■ **INSTRUCTIONS TO FOLLOW**:
Look through the material below and count the lines that hold "others". Give that number by itself.

■ **SOURCE MATERIAL**:
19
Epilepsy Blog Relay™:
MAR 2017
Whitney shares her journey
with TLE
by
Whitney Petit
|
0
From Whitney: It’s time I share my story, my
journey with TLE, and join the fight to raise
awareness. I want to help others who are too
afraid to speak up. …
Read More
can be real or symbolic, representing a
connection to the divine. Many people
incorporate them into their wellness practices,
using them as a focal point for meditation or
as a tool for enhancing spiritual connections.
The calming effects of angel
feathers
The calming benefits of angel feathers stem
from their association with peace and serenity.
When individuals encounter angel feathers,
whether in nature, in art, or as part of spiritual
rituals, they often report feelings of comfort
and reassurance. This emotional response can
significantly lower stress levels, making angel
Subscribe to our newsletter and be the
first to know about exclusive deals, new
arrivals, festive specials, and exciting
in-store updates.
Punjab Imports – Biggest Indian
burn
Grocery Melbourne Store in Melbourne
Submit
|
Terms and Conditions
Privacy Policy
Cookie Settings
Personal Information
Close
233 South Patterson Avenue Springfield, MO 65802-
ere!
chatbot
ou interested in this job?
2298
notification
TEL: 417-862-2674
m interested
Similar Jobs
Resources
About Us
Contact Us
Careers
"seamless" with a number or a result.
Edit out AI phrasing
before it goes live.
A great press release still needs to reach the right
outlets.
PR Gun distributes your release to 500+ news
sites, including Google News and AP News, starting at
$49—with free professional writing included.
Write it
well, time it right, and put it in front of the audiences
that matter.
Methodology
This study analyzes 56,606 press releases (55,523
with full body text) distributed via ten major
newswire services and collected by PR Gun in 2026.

--

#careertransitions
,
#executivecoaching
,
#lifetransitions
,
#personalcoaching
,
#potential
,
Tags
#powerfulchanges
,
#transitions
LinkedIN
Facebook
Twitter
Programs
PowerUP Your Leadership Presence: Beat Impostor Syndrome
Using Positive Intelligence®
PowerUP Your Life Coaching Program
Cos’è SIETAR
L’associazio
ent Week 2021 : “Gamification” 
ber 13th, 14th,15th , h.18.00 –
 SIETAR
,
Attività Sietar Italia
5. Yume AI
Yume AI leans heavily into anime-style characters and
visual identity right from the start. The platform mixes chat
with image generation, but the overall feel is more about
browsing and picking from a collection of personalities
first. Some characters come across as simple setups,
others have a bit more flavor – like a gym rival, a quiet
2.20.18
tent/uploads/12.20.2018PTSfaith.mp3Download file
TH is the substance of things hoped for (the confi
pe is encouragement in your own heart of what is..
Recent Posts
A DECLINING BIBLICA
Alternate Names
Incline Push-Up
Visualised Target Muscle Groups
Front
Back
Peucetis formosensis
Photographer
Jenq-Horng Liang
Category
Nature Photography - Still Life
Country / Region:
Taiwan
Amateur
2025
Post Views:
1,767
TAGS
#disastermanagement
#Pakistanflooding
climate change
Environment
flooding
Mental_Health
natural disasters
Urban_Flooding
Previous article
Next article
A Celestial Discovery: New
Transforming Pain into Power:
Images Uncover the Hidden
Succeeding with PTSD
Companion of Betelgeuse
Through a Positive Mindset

■ **WRITTEN RESPONSE**:
2